Greg Dill is Medicare’s regional administrator for Arizona, California, Hawaii, Nevada and the Pacific Territories. Get answers to Medicare questions by calling 1-800-MEDICARE (1-800-633-4227).
Two Ways to Get Medicare
Two Ways to Get Medicare
At a family reunion, my Aunt Abby and Uncle Glen got into a squabble over the best way to get their Medicare benefits. Uncle Glen is an Original Medicare man, and has been for a decade or so. Aunt Abby prefers Medicare Advantage, which is similar to a health plan she had before enrolling in Medicare.
When they turned to me, asking me to referee and declare which form of Medicare is better, I gave them a big smile and answered, “Well, it depends.”
Original Medicare and Medicare Advantage have different benefits and costs to consider based on personal needs. Medicare open enrollment season runs from Oct. 15 to Dec. 7. It’s a good idea to know how the two types of Medicare work before selecting one.
With Original Medicare, patients can choose any doctor, hospital or other healthcare provider, as long as they accept Medicare. When patients receive medical services or goods, Medicare pays the provider directly. About 70 percent of all people with Medicare have Original Medicare.
The other way to get your benefits is Medicare Advantage, a form of managed care, like an HMO or PPO. Medicare Advantage is provided by private insurance companies approved by Medicare. Patients in Medicare Advantage generally must go to doctors and other providers in the insurance company’s network. Outside the network, they may have to pay more.
On the other hand, Medicare Advantage plans may offer services such as dental, hearing, vision and prescription drug coverage that Original Medicare doesn’t. Most people with Original Medicare pay a monthly premium. With Medicare Advantage, patients may have to pay an additional monthly premium to the private insurer. With Original Medicare, supplemental insurance must pay deductibles, co-pays and coinsurance.
To cover these “gaps” in Medicare, some people buy supplemental insurance called Medigap. With a Medigap policy, Medicare pays its share of the covered costs, and then the Medigap policy pays its share.
Original Medicare doesn’t cover prescription drugs. For drug coverage, a separate Medicare Part D plan is needed. Such plans are sold through private companies approved by Medicare for an additional monthly premium.
Medicare Advantage companies must cover all of the services that Original Medicare covers. Original Medicare covers hospice care, some new Medicare benefits and some costs for clinical research studies, even for patients in a Medicare Advantage plan. In all types of Medicare Advantage plans, emergency and urgent care is always covered.
Medicare Advantage plans are open even with any pre-existing condition except for End-Stage Renal Disease (ESRD). People with ESRD usually are covered through Original Medicare.
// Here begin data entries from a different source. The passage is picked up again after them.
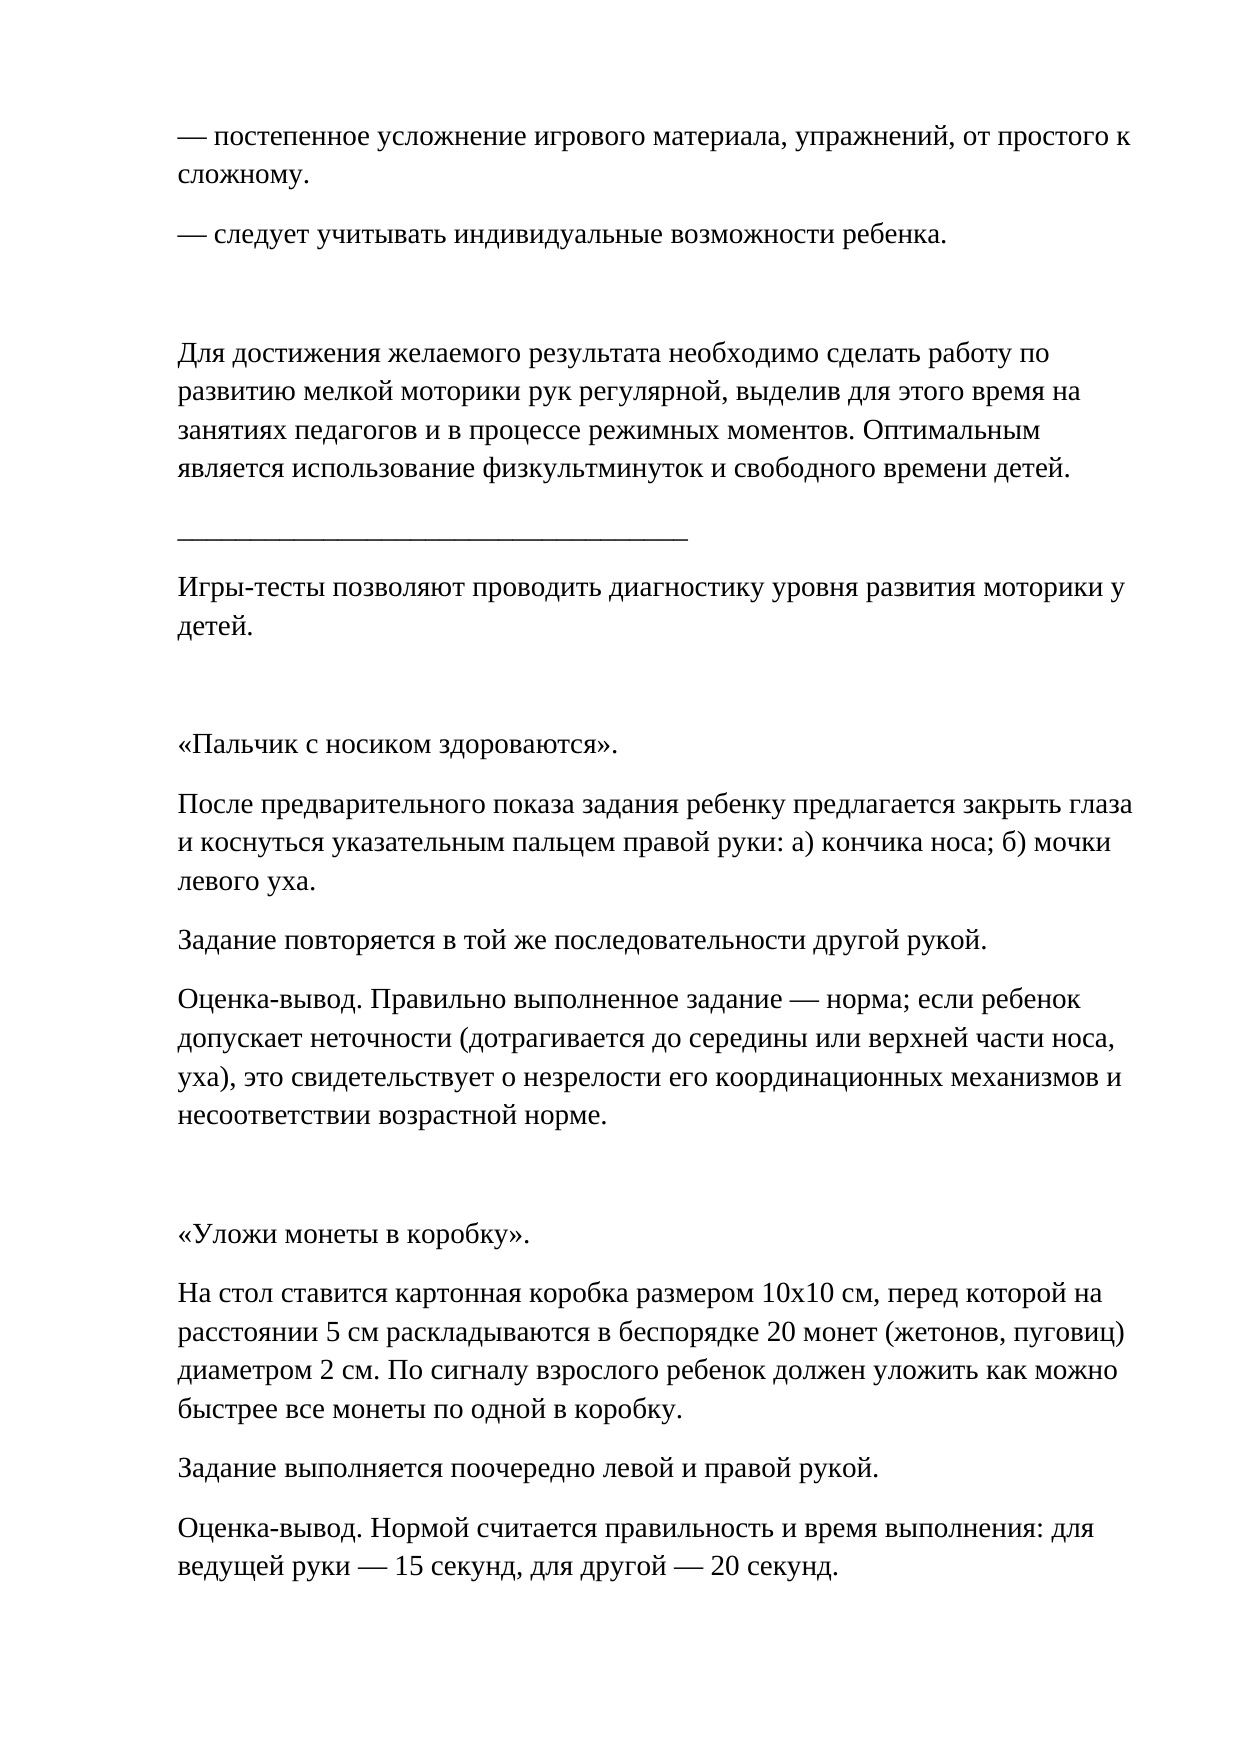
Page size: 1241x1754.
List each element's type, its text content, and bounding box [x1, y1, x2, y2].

text «Пальчик с носиком здороваются». [177, 726, 1152, 760]
text — следует учитывать индивидуальные возможности ребенка. [177, 216, 1152, 249]
text Оценка-вывод. Правильно выполненное задание — норма; если ребенок допускает неточности (дотрагивается до середины или верхней части носа, уха), это свидетельствует о незрелости его координационных механизмов и несоответствии возрастной норме. [177, 982, 1152, 1131]
text Игры-тесты позволяют проводить диагностику уровня развития моторики у детей. [177, 569, 1152, 641]
text — постепенное усложнение игрового материала, упражнений, от простого к сложному. [177, 118, 1152, 190]
text После предварительного показа задания ребенку предлагается закрыть глаза и коснуться указательным пальцем правой руки: а) кончика носа; б) мочки левого уха. [177, 786, 1152, 896]
text Для достижения желаемого результата необходимо сделать работу по развитию мелкой моторики рук регулярной, выделив для этого время на занятиях педагогов и в процессе режимных моментов. Оптимальным является использование физкультминуток и свободного времени детей. [177, 335, 1152, 484]
text «Уложи монеты в коробку». [177, 1216, 1152, 1249]
text ___________________________________ [177, 510, 1152, 543]
text Задание выполняется поочередно левой и правой рукой. [177, 1450, 1152, 1484]
text Задание повторяется в той же последовательности другой рукой. [177, 922, 1152, 956]
text На стол ставится картонная коробка размером 10x10 см, перед которой на расстоянии 5 см раскладываются в беспорядке 20 монет (жетонов, пуговиц) диаметром 2 см. По сигналу взрослого ребенок должен уложить как можно быстрее все монеты по одной в коробку. [177, 1275, 1152, 1424]
text Оценка-вывод. Нормой считается правильность и время выполнения: для ведущей руки — 15 секунд, для другой — 20 секунд. [177, 1510, 1152, 1582]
Keep in mind that Medicare Advantage plans can charge different out-of-pocket amounts and have different rules for how to get service. Check with the plan before receiving a service to find out whether it’s covered and the costs. If the plan decides to stop participating in Medicare, join another Medicare health plan or return to Original Medicare.
There’s a good comparison of Original Medicare and Medicare Advantage in the Medicare & You handbook. Medicare & You is mailed to all Medicare beneficiaries every fall. Find it online, at www.medicare.gov/pubs/pdf/10050-Medicare-and-You.pdf.